--- Selected text ---
## START

Maj John James Key

(b. 1817, Washington, Ky.; d. October 15, 1886, Washington,D.C.). John James Key, a judge and a Civil War major, was the oldest child of Marshall Key and
Harriet Sellman Key. He worked in the Mason Co. clerk’s office with his father and during the 1840s served at least one term as Mason Co. clerk. On
December 7, 1842, Key wed Mary S. Reed, and the couple had one child, Joseph R. Key. After Mary died, perhaps during childbirth, John married
Hester Ann “Hetty” Rudd on April 18, 1849. Key and his second wife had at least three daughters. In June 1853, Key bought some Perry Co., Ind., real
estate, including 102 acres owned by federal judge Elisha Mills Huntington, a brother-in-law of his wife Hetty. Key was elected as a Cannelton, Ind.,
town trustee and spearheaded a successful effort to make Cannelton the Perry Co. seat. Soon after being admitted to the Indiana bar, he was chosen
prosecuting attorney but refused to qualify, to allow his brother-in-law Christopher Rudd Jr. to assume the post. When the Court of Common Pleas
was established in 1860 for five Indiana counties, including Perry Co., Key was appointed the first district judge. In November 1861 he resigned to
join the Union cause as a colonel in the 60th Indiana Regiment. Later he became a major in the U.S. Army as adjutant to Gen. Henry W. Halleck.

## END

--- Record extracts ---
## START

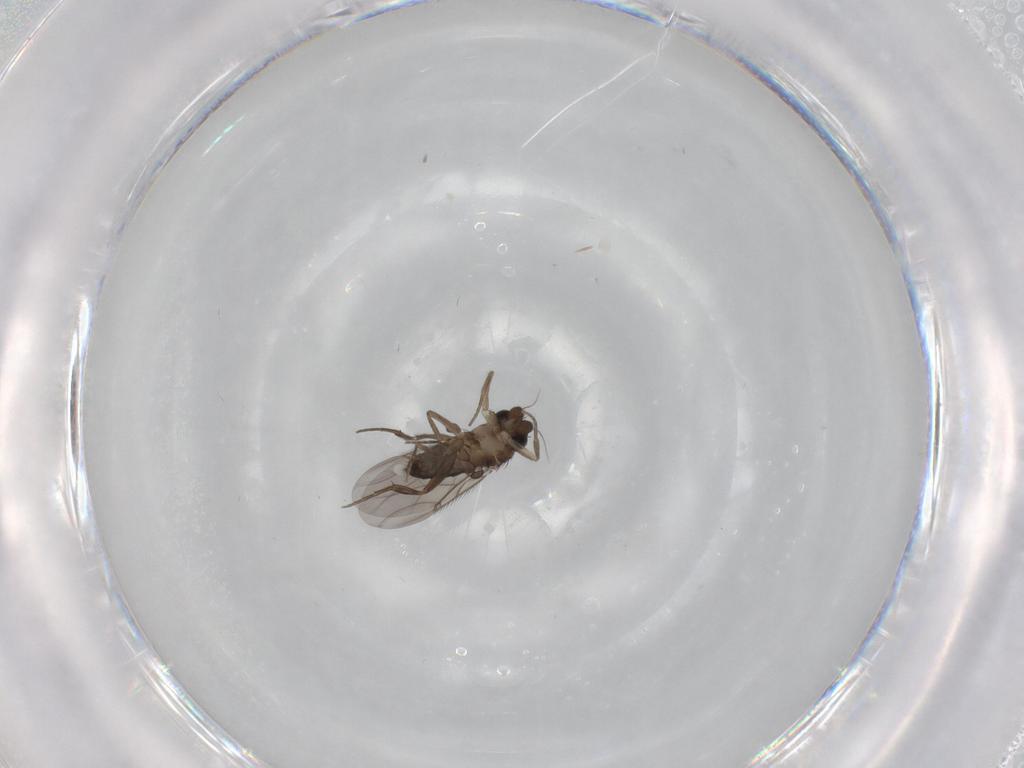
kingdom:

## END
## START

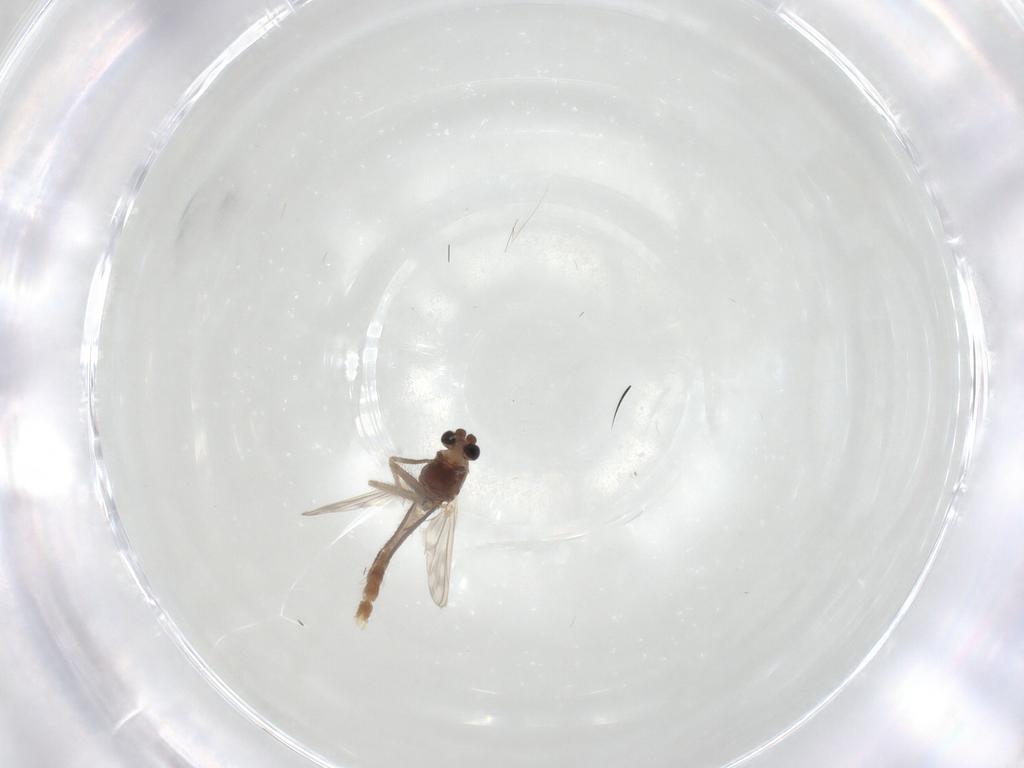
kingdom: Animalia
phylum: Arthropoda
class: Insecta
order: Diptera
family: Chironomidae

## END

Copy the complete text on John James Key word for word. Rely only on the text about John James Key, not on the material.

--- Correct output ---
Maj John James Key

(b. 1817, Washington, Ky.; d. October 15, 1886, Washington,D.C.). John James Key, a judge and a Civil War major, was the oldest child of Marshall Key and
Harriet Sellman Key. He worked in the Mason Co. clerk’s office with his father and during the 1840s served at least one term as Mason Co. clerk. On
December 7, 1842, Key wed Mary S. Reed, and the couple had one child, Joseph R. Key. After Mary died, perhaps during childbirth, John married
Hester Ann “Hetty” Rudd on April 18, 1849. Key and his second wife had at least three daughters. In June 1853, Key bought some Perry Co., Ind., real
estate, including 102 acres owned by federal judge Elisha Mills Huntington, a brother-in-law of his wife Hetty. Key was elected as a Cannelton, Ind.,
town trustee and spearheaded a successful effort to make Cannelton the Perry Co. seat. Soon after being admitted to the Indiana bar, he was chosen
prosecuting attorney but refused to qualify, to allow his brother-in-law Christopher Rudd Jr. to assume the post. When the Court of Common Pleas
was established in 1860 for five Indiana counties, including Perry Co., Key was appointed the first district judge. In November 1861 he resigned to
join the Union cause as a colonel in the 60th Indiana Regiment. Later he became a major in the U.S. Army as adjutant to Gen. Henry W. Halleck.